No, they were not perfect—except in principle. But in principle, they were perfect; because they had within them the principle of perfection, the Spirit of the Most High God. Let them walk in accordance with their privileges, then, on a level with their destiny. Hear God's great promise. And having these promises, cleanse yourselves; O, cleanse yourselves, the Apostle cries; cleanse yourselves from every defilement whether of flesh or spirit, and so perfect—complete, work fully

out to its end—holiness in the fear of God. Let your standard be the holiness of the indwelling Spirit whose temples you are. Let your motive be, not merely regard to the good of others, much less to your own happiness, but joy in God's gracious promises. Let your effort be perfect sanctification of soul and body, cleansing from all defilement. Let your end be, pleasing God, the Holy One. In a word, says the Apostle in effect, here as elsewhere: O, ye Christians, work out your own salvation in fear and trembling, for it is God who is working in you the willing and the doing according to His own good pleasure.

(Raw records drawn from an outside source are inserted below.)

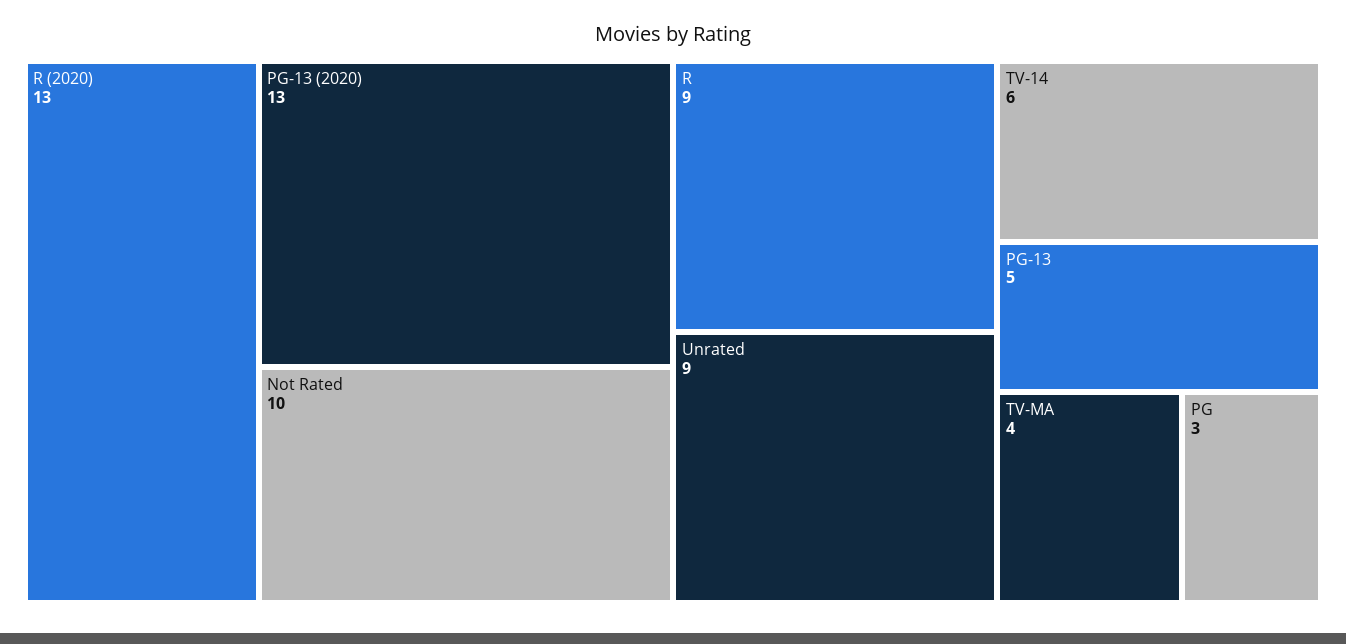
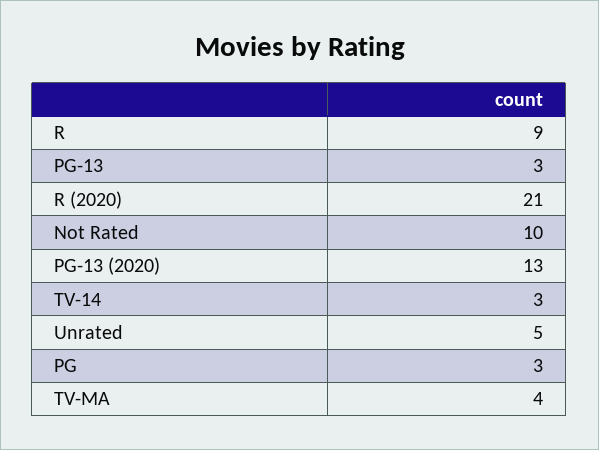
  {
-   "R (2020)": 13,
+   "R (2020)": 21,
    "PG-13 (2020)": 13,
    "Not Rated": 10,
    "R": 9,
-   "Unrated": 9,
+   "Unrated": 5,
-   "TV-14": 6,
+   "TV-14": 3,
-   "PG-13": 5,
+   "PG-13": 3,
    "TV-MA": 4,
    "PG": 3
  }

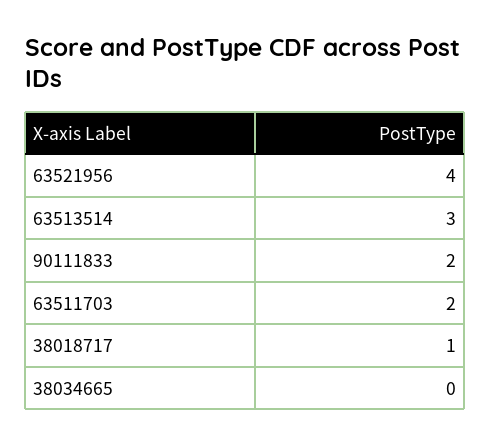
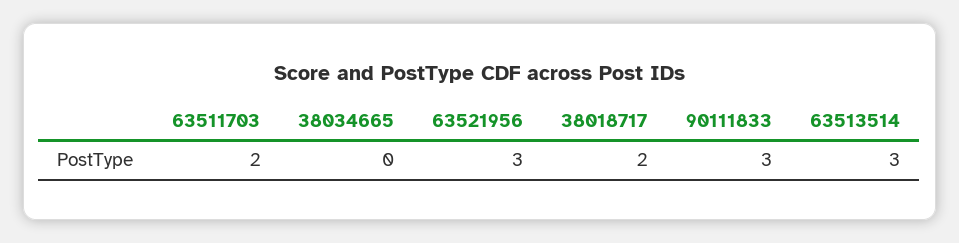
  {
-   "63521956": 4,
+   "63521956": 3,
    "63513514": 3,
-   "90111833": 2,
+   "90111833": 3,
    "63511703": 2,
-   "38018717": 1,
+   "38018717": 2,
    "38034665": 0
  }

We perceive, thus, in the end that the thing Paul is zealous for is the holiness of his followers. For in their holiness he sees the substance of their salvation. We are saved by Christ and only Christ; and Christ is righteous; both for us and unto us. For it is by grace that we are saved, through faith; and that not of ourselves, it is the gift of God—not out of works, lest we should boast, but unto good works, which God has afore prepared that we should walk in them. And if we walk not in them—are we, then, saved? Holiness of life is, I repeat, precisely the substance of salvation, that which we are saved to, that in which salvation consists. If then we are in Christ Jesus, shall we not live like Christ Jesus? "If we are in the Spirit, shall we not walk by the Spirit?" This is Paul's final exhortation to us; since we are Christ's, arid the Spirit dwells in us and we are the temples of the living God, let us be careful of good works; let us, remembering the great promises He has given us, cleanse ourselves from all defilement of body and soul; and let us perfect holiness in the fear of God, so that we approve ourselves His children and He will be to us as a Father and we shall be to Him sons and daughters.